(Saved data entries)
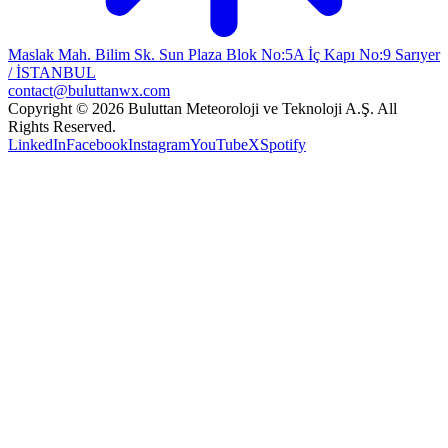
Maslak Mah. Bilim Sk. Sun Plaza Blok No:5A İç Kapı No:9 Sarıyer
/ İSTANBUL
contact@buluttanwx.com
Copyright © 2026 Buluttan Meteoroloji ve Teknoloji A.Ş. All
Rights Reserved.
LinkedIn
Facebook
Instagram
YouTube
X
Spotify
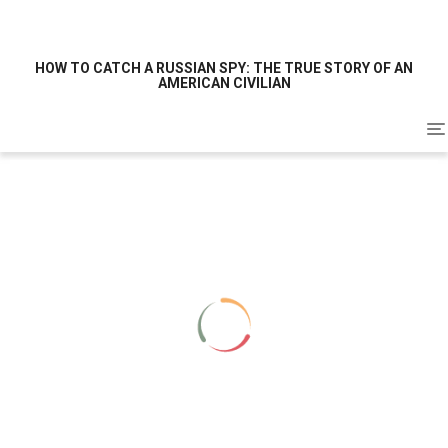
HOW TO CATCH A RUSSIAN SPY: THE TRUE STORY OF AN
AMERICAN CIVILIAN
To
na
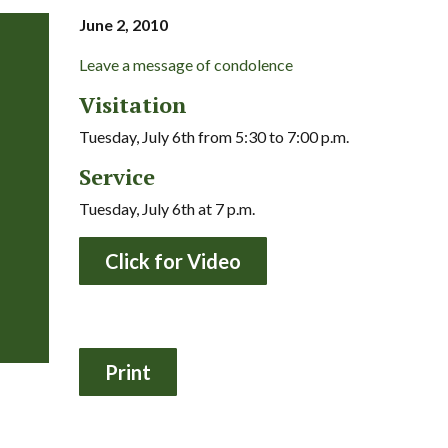
June 2, 2010
Leave a message of condolence
Visitation
Tuesday, July 6th from 5:30 to 7:00 p.m.
Service
Tuesday, July 6th at 7 p.m.
Click for Video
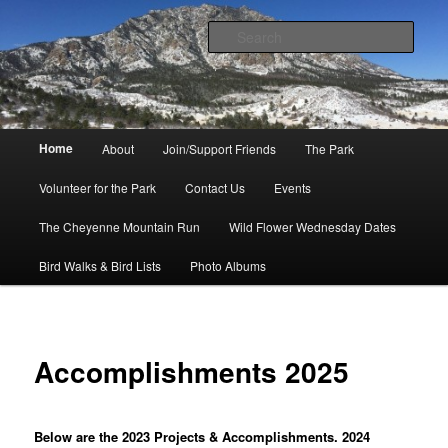
Skip
to
Sear
primary
content
Friends of Cheyenne Mountain
State Park
Main
Home
About
Join/Support Friends
The Park
menu
Volunteer for the Park
Contact Us
Events
The Cheyenne Mountain Run
Wild Flower Wednesday Dates
Bird Walks & Bird Lists
Photo Albums
Accomplishments 2025
Below are the 2023 Projects & Accomplishments. 2024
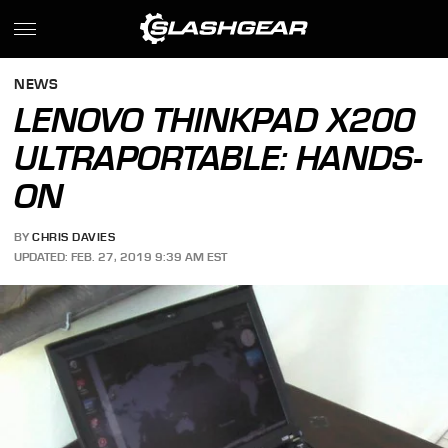
NEWS
LENOVO THINKPAD X200
ULTRAPORTABLE: HANDS-
ON
BY
CHRIS DAVIES
UPDATED: FEB. 27, 2019 9:39 AM EST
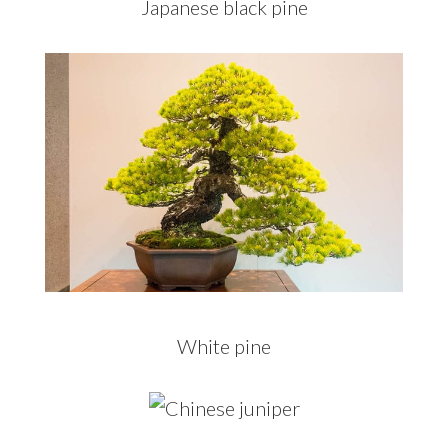
Japanese black pine
White pine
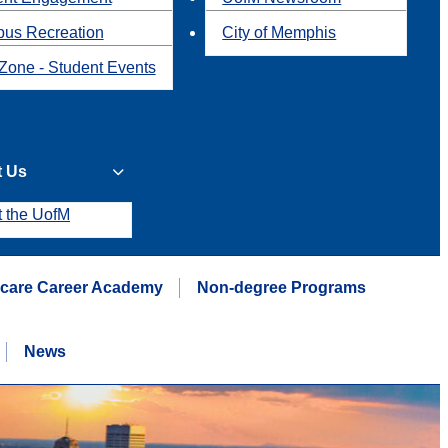
us Recreation
City of Memphis
Zone - Student Events
t Us
t the UofM
hcare Career Academy
Non-degree Programs
News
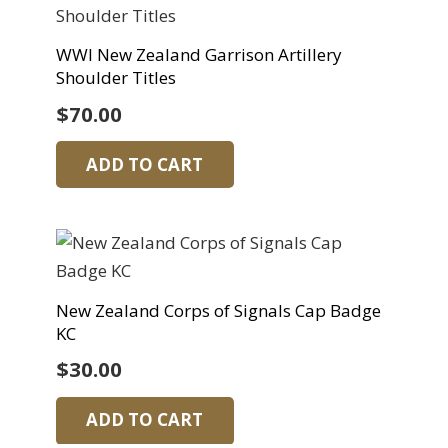
WWI New Zealand Garrison Artillery
Shoulder Titles
$
70.00
ADD TO CART
New Zealand Corps of Signals Cap Badge
KC
$
30.00
ADD TO CART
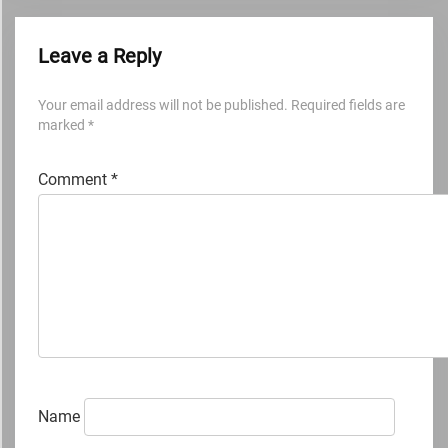
Leave a Reply
Your email address will not be published.
Required fields are
marked
*
Comment
*
Name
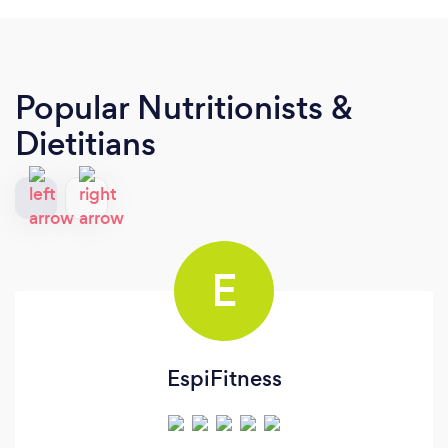
Popular Nutritionists &
Dietitians
E
EspiFitness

| Required action |
Please output only the lines running from the one that holds "Your email address will not be published." through the last line of the entries, both ends included, without any images.

| Solved problem |
Your email address will not be published.
Required fields are
marked
*
Comment
*
Name
Popular Nutritionists &
Dietitians
E
EspiFitness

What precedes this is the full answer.